Text section:

::::::::

Why you shouldn't read this book: It took me a while to get into it.

Monday, March 24, 2025

The Republic of Salt

Written by: Ariel Kaplan

First line: It was three nights until the New Year, and in the mountains north of Mazik Rimon, Naftaly Cresques was lying on the ground beside two old women and a Mazik who was mostly dead. 

Why you should read this book: The second novel in the Mirror Realm cycle, this doorstop of a fantasy novel picks up pretty much where the last one left off, with Naftaly and his crew in the Mazik land and Toba and the now-mortal Asmel back in the human world, and all of them knowing that if they can't stop Tarses from taking over both realms it's not going to go so well for anyone. Arduously, all the characters must travel to Zayit, outwitting enemies, finding surprising allies, eating lentils, and learning more about magic, especially as it pertains to part-mortal magicians. The pacing is good, so that the story keeps moving forward in a Lord of the Rings kind of way, even though it takes everyone a very long time to get where they're going. 

Why you shouldn't read this book: Due to its structure and the way Naftaly's powers work, it's kind of obvious precisely how the book is going to end (hint: a cliffhanger). 

Not Quite a Ghost

Written by: Anne Ursu

First line: The house stood a little apart from the rest of the block, as if it did not quite fit in.

::::::::

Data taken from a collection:
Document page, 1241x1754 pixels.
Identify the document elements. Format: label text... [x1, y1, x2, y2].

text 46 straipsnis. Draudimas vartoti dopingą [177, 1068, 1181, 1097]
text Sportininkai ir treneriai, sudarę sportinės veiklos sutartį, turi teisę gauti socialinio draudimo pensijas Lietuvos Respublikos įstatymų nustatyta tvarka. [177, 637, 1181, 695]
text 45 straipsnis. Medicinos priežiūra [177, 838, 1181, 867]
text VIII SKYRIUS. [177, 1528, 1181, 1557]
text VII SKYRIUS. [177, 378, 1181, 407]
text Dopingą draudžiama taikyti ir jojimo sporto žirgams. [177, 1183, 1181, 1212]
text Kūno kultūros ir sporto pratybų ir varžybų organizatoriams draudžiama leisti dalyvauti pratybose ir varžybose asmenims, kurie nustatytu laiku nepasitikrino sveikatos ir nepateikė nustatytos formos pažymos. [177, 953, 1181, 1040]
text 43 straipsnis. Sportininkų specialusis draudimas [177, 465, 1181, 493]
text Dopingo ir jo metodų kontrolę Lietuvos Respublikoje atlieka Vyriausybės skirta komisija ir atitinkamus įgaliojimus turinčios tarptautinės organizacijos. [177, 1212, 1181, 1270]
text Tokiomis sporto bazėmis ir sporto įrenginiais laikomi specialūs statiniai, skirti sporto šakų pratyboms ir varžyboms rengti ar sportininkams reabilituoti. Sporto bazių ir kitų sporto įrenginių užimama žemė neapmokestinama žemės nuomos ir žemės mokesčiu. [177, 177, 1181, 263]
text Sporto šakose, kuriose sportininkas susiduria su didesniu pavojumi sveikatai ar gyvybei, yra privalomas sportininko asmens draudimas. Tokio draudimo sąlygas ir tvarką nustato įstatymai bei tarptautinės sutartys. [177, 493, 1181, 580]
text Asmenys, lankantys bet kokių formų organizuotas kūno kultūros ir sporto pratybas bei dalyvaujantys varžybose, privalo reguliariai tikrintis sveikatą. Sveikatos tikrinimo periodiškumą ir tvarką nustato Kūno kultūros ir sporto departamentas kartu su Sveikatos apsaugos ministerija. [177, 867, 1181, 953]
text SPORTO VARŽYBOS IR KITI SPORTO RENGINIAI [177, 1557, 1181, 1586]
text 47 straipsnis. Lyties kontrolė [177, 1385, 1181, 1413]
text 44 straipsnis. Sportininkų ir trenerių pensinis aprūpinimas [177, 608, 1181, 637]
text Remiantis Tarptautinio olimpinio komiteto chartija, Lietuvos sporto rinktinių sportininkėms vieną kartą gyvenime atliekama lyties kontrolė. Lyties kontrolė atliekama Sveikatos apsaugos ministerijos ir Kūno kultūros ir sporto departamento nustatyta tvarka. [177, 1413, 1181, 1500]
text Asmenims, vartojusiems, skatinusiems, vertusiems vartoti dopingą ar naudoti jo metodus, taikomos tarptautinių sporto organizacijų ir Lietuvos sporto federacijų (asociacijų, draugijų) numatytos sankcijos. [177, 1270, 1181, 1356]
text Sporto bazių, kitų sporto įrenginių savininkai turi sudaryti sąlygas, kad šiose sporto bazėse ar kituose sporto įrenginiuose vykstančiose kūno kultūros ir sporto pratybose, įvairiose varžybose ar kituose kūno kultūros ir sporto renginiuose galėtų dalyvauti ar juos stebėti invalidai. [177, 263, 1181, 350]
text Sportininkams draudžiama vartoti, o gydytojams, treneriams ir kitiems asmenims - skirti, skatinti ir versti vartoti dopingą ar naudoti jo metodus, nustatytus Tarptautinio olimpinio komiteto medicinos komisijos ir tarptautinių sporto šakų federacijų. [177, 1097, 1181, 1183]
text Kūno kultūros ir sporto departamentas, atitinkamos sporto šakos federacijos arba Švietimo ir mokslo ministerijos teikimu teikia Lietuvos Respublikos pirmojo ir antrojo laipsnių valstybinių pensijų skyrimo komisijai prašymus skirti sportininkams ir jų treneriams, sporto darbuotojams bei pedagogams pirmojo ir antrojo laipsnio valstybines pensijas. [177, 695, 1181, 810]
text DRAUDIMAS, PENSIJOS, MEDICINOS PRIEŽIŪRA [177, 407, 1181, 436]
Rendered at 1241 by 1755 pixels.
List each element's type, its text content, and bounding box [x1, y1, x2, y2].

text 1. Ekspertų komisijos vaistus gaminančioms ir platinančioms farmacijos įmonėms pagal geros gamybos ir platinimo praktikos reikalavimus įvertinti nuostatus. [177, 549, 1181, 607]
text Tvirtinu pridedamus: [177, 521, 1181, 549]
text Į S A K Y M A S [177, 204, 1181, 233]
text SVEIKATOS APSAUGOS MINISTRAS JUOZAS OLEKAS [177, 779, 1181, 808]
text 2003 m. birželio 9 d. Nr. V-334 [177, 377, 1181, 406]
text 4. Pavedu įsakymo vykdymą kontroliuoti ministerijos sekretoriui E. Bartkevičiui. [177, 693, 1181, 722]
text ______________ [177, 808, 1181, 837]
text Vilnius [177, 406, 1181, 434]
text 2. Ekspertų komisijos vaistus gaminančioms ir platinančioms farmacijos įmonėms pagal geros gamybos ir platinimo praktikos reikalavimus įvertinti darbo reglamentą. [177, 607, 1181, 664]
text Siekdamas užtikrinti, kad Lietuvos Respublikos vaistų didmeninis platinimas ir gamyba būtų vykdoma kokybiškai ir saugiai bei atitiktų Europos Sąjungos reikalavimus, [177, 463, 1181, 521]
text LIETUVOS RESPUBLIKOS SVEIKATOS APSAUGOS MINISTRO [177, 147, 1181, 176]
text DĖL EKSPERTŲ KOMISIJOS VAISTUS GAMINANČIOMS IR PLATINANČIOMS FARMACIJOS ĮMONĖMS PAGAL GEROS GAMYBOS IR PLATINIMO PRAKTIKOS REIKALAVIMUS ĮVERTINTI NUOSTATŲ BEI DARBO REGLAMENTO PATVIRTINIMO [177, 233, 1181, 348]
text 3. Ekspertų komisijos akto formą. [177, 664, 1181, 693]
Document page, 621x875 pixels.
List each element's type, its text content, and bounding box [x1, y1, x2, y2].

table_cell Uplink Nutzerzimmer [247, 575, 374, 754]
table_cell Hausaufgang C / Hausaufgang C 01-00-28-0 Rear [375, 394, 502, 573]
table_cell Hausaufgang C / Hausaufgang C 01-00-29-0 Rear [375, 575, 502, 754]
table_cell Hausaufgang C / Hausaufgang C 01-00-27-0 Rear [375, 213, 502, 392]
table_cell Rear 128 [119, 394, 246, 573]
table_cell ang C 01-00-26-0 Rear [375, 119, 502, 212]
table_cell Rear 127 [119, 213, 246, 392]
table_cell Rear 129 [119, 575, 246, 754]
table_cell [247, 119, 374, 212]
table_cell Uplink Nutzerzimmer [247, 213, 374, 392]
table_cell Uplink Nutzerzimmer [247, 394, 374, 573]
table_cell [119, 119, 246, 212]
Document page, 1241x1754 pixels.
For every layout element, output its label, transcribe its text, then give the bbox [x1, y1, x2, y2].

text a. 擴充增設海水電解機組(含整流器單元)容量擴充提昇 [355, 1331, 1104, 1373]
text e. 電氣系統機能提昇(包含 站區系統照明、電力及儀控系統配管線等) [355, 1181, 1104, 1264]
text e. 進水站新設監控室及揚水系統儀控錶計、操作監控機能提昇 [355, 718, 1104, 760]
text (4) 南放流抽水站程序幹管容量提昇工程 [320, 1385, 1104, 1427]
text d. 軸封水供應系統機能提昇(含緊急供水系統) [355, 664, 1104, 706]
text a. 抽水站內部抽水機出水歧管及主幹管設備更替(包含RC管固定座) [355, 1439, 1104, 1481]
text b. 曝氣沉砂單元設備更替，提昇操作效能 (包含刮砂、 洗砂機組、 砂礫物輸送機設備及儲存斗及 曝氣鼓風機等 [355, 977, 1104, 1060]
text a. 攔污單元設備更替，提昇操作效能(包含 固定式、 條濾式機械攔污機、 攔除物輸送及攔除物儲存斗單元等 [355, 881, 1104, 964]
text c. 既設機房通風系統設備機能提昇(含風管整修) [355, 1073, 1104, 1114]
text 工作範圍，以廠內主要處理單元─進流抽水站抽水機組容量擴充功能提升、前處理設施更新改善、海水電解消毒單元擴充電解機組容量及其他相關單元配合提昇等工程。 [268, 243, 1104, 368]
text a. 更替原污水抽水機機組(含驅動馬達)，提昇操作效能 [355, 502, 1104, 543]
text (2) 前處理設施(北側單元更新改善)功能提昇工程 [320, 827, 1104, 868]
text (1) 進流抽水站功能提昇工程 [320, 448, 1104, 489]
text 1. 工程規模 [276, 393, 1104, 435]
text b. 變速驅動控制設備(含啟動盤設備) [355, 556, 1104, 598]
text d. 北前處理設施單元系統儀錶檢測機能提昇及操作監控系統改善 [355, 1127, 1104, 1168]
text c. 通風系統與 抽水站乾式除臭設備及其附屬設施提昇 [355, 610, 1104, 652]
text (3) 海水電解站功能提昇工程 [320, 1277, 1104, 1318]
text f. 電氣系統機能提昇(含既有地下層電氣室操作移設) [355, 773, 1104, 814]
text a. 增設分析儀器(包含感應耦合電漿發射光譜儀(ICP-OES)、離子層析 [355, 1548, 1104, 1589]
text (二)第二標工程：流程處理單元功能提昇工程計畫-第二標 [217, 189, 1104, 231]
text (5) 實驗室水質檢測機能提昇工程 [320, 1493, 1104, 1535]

::::::::

Work item A:
Answer these questions about the book reviews above the entries:
(i) Who wrote The Republic of Salt?
(ii) To which place must all the characters in The Republic of Salt travel?
(iii) Who wrote Not Quite a Ghost?
Work item B: Can you resume the book reviews above the entries, picking up after the first line of Not Quite a Ghost?

Answer area A:
(i) Ariel Kaplan
(ii) Zayit
(iii) Anne Ursu

Answer area B:
Why you should read this book: Violet Hart is already dealing with that strange uncertainty that accompanies the transition from elementary to middle school and the questions of whether the people you've been friends with your entire life will remain your friends once puberty commences, and now her mom and stepdad have decided to purchase this really creepy house so she can have her own room, even if that room is in the extra creepy attic. This isn't quite a ghost story, although there's definitely something like a ghost in the house, but it draws most of its spookiness from its discussion of undiagnosed chronic illness and its use of symbols and themes from Charlotte Perkins Gilman's "The Yellow Wallpaper." Anyone who's ever been accused of malingering when they felt awful or been gaslit by "friends" who had turned against them will understand what Violet is going through in this well-paced and clever story.

Why you shouldn't read this book: If you still haven't gotten a diagnosis, it might be a bit frustrating. 

Sunday, March 9, 2025

Unexpected Stories

Written by: Octavia Butler

First line: The Robkohn Hao, Tahneh, was sharing her evening meal with her chief judge and discussing the current drought when she first learned of the foreigners who had entered her territory.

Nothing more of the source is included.